Em 18 de junho de 2025, o Comitê de Política Monetária (Copom) do Banco Central do Brasil anunciou mais um aumento na taxa Selic, elevando-a para 15% ao ano, o maior patamar em quase duas décadas. A decisão, tomada por unanimidade, reflete a tentativa de conter uma inflação persistente, mas reacende debates sobre os impactos na economia e a possibilidade de uma crise iminente. O que significa esse aumento? Como ele afeta o bolso dos brasileiros, as empresas e o futuro do país? E, mais importante, estamos caminhando para um colapso econômico ou apenas enfrentando uma fase de ajustes dolorosos?

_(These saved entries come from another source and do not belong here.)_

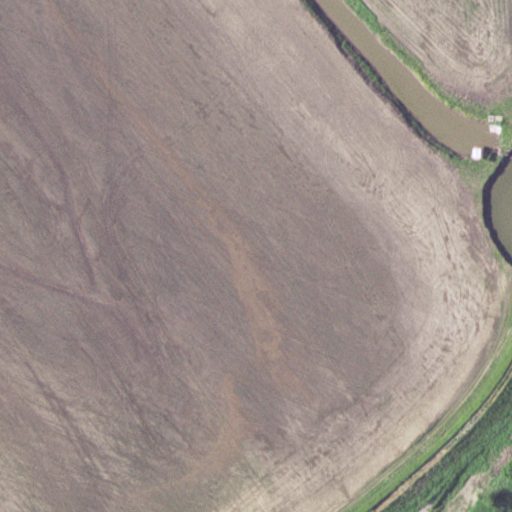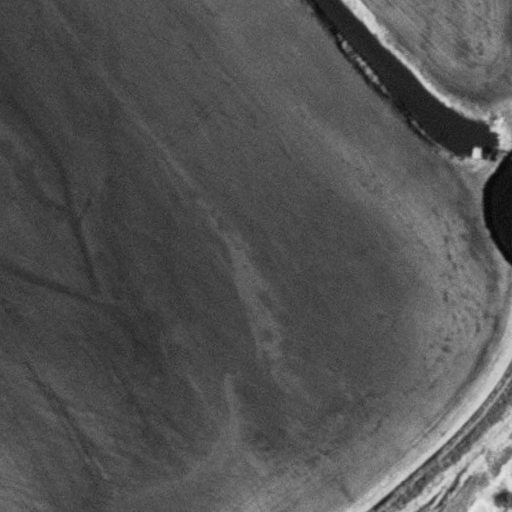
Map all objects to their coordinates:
road: (443, 453)
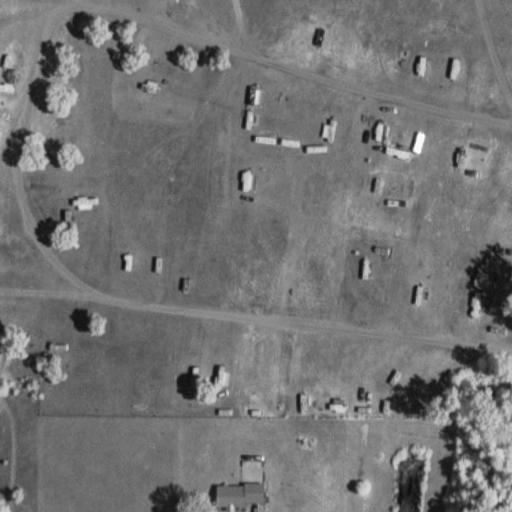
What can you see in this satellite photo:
building: (240, 494)
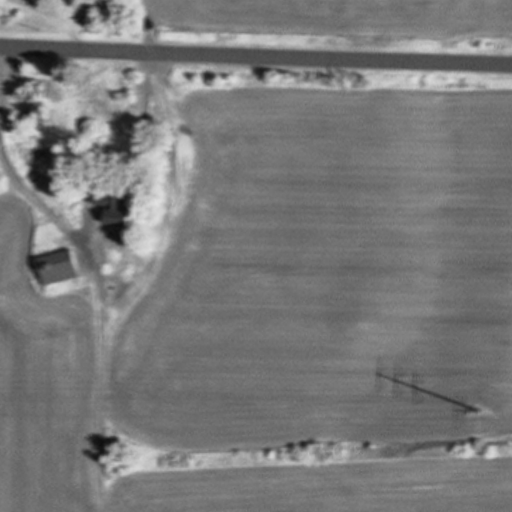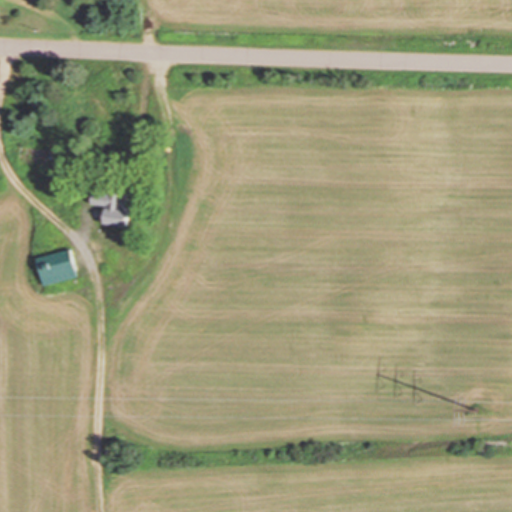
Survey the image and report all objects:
road: (255, 56)
building: (109, 206)
power tower: (478, 408)
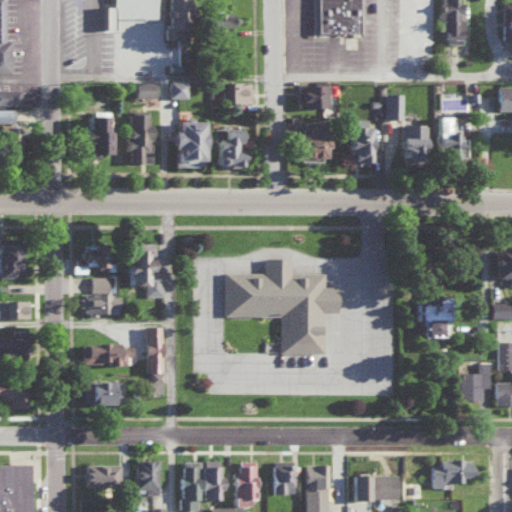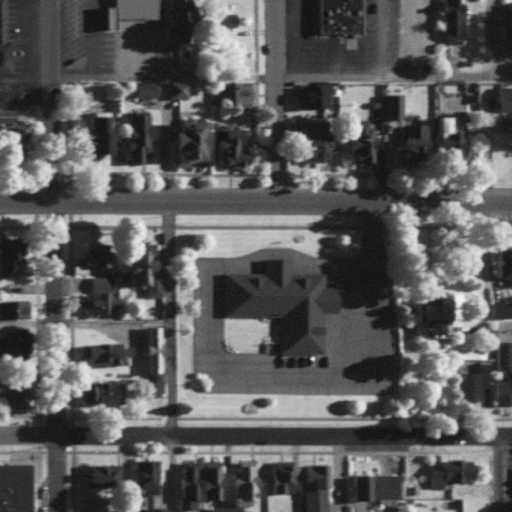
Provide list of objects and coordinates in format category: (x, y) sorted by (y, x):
building: (125, 10)
building: (333, 15)
building: (217, 18)
building: (449, 18)
building: (175, 19)
building: (505, 19)
road: (379, 38)
building: (3, 47)
road: (26, 73)
road: (281, 75)
building: (142, 87)
building: (175, 87)
building: (232, 90)
building: (308, 94)
building: (8, 95)
building: (502, 96)
road: (499, 98)
road: (52, 99)
road: (285, 99)
building: (390, 104)
building: (3, 114)
building: (91, 132)
building: (135, 135)
building: (9, 138)
building: (308, 138)
building: (357, 140)
building: (445, 140)
building: (409, 141)
building: (184, 142)
building: (225, 146)
road: (255, 199)
building: (6, 254)
building: (91, 254)
road: (165, 256)
building: (501, 262)
building: (139, 268)
road: (496, 268)
building: (96, 296)
building: (279, 300)
building: (12, 307)
building: (498, 308)
building: (429, 314)
road: (31, 322)
building: (12, 343)
building: (103, 352)
building: (501, 353)
road: (62, 355)
building: (150, 357)
road: (258, 375)
building: (470, 381)
building: (12, 388)
building: (101, 391)
building: (501, 391)
road: (256, 435)
building: (447, 470)
road: (499, 472)
building: (98, 473)
building: (143, 474)
building: (279, 475)
building: (209, 478)
building: (241, 481)
building: (186, 483)
building: (371, 485)
building: (11, 487)
building: (312, 487)
building: (222, 508)
building: (154, 509)
building: (98, 510)
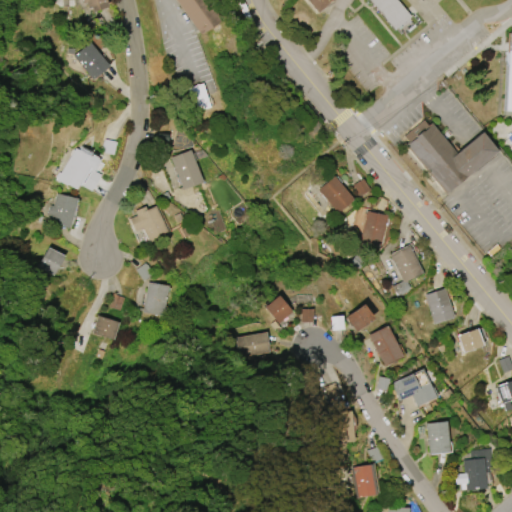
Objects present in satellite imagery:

O Contexto do Aumento da Selic
Por que a Selic subiu para 15%?
A Selic, taxa básica de juros da economia brasileira, é o principal instrumento do Banco Central para controlar a inflação. Desde setembro de 2024, o Copom iniciou um ciclo de alta nos juros, motivado por uma inflação que fechou 2024 em 4,83%, acima da meta de 3%, e continuou a pressionar em 2025, alcançando 5,06% em fevereiro, segundo o IBGE. Fatores como o aquecimento da economia, baixo desemprego (7,5%, o menor desde 2015) e incertezas fiscais contribuíram para a decisão.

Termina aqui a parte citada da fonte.